Elucidating the Mechanisms Involved in (DYS)regulation of Sodium Channels

阐明钠通道 (DYS) 调节所涉及的机制

• 批准号: 8101063
• 负责人: Michelle Lynn Gill
• 金额: $ 5.3万
• 依托单位: COLUMBIA UNIVERSITY HEALTH SCIENCES
• 依托单位国家: 美国
• 财政年份: 2009
• 资助国家: 美国
• 起止时间: 2009-07-01 至 2012-06-30
• 项目状态: 已结题
• 来源: https://reporter.nih.gov/project-details/8101063
• 关键词: Action Potentials; Address; Arrhythmia; Binding; Biochemical; C-terminal; Ca(2+)-Calmodulin Dependent Protein Kinase; Calmodulin; Cardiac Myocytes; Cells; Chemicals; Complex; Disease; Epilepsy; Genetic Anticipation; Goals; Health; Lead; Maps; Measurement; Mediating; Metals; Methods; Modeling; Molecular; Molecular Conformation; Mutation; Myopathy; Myotonia; Nature; Nerve; Neuraxis; Phosphotransferases; Protein Isoforms; Proteins; Regulation; Relaxation; Research; Resolution; SCN2A protein; Series; Skeletal Muscle; Sodium Channel; Structure; System; Techniques; Testing; Tissues; base; extracellular; insight; interest; research study; voltage

DESCRIPTION (provided by applicant): The goal of this research is to understand the mechanism by which voltage gated sodium channels (VGSCs) are inactivated and how the malfunction of this regulation leads to disease. This inactivation forms a critical part of action potential initiation in excitable cells. The importance of VGSCs is readily underscored by their ubiquitous nature in tissues, including cardiac myocytes, nerves, skeletal muscle, and by diseases associated with their dysregulation, including cardiac arrhythmias, epileptic seizures, and myotonia.
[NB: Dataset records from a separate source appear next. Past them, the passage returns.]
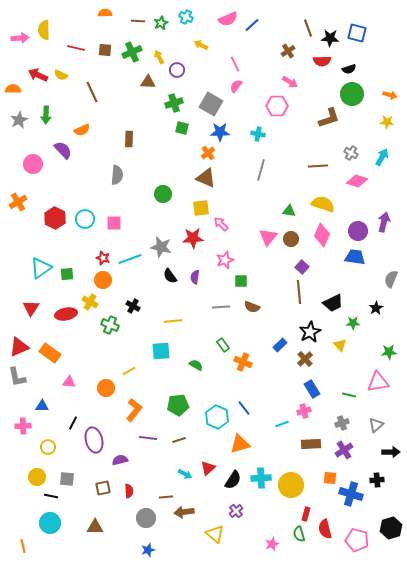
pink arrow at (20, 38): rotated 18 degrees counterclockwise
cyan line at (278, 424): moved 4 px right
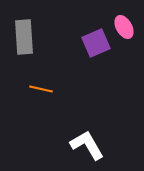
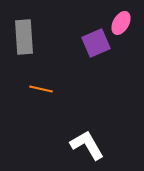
pink ellipse: moved 3 px left, 4 px up; rotated 60 degrees clockwise
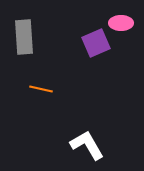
pink ellipse: rotated 60 degrees clockwise
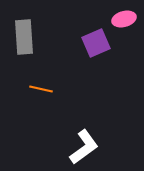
pink ellipse: moved 3 px right, 4 px up; rotated 15 degrees counterclockwise
white L-shape: moved 3 px left, 2 px down; rotated 84 degrees clockwise
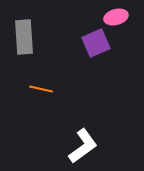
pink ellipse: moved 8 px left, 2 px up
white L-shape: moved 1 px left, 1 px up
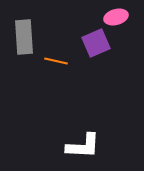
orange line: moved 15 px right, 28 px up
white L-shape: rotated 39 degrees clockwise
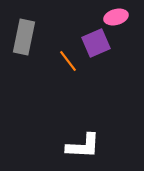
gray rectangle: rotated 16 degrees clockwise
orange line: moved 12 px right; rotated 40 degrees clockwise
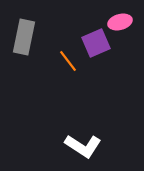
pink ellipse: moved 4 px right, 5 px down
white L-shape: rotated 30 degrees clockwise
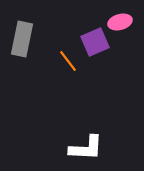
gray rectangle: moved 2 px left, 2 px down
purple square: moved 1 px left, 1 px up
white L-shape: moved 3 px right, 2 px down; rotated 30 degrees counterclockwise
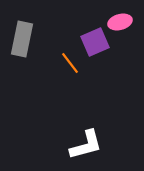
orange line: moved 2 px right, 2 px down
white L-shape: moved 3 px up; rotated 18 degrees counterclockwise
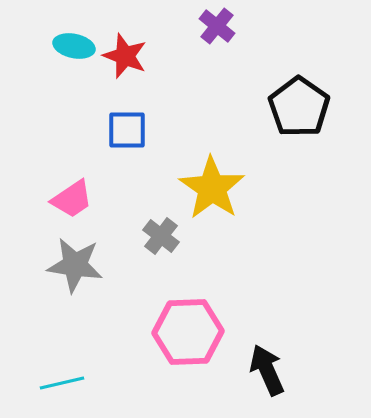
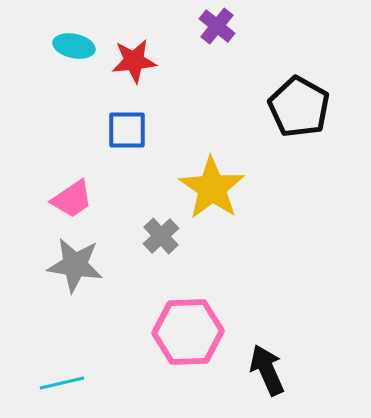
red star: moved 9 px right, 5 px down; rotated 27 degrees counterclockwise
black pentagon: rotated 6 degrees counterclockwise
gray cross: rotated 9 degrees clockwise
The experiments proposed herein are focused on understanding how extracellular Ca2+ contributes to the regulation of two VGSC isoforms by interacting with the channel C-terminal domain (CTD). It is hypothesized that Ca2+ regulates channel inactivation in an isoform specific manner, possibly via the involvement of accessory proteins, such as calmodulin (CaM), or by indirect methods, involving Ca2 +/calmodulin kinase II (Ca2+/CaMKII), and that mutations which disrupt channel gating alter the conformational dynamics associated with regulation. The specific aims proposed are: (1) to ascertain the mechanism of Ca2+-induced disordered-to-ordered transitions responsible for the regulation of VGSCs; (2) to determine if VGSC regulation can occur by an indirect mechanism, such as Ca2+/CaMKII binding to the CTD; (3) and to determine the molecular basis of CTD mutations known to cause VGSC dysregulation. To test these hypotheses, a series of NMR experiments, including spin-relaxation, chemical shift perturbation, and structure determination, are proposed. NMR is well-suited to address these experimental questions as it provides atomic resolution information about changes in the conformation and dynamics of a system. PUBLIC HEALTH RELEVANCE: The proper regulation of voltage gated sodium channels is critical to the function of excitable cells, such as cardiac myocytes, nerves, and skeletal muscle. The proposed research is directly relevant to understanding the mechanism by which regulation occurs and how the malfunction of this regulation results in a host of diseases associated with these channels.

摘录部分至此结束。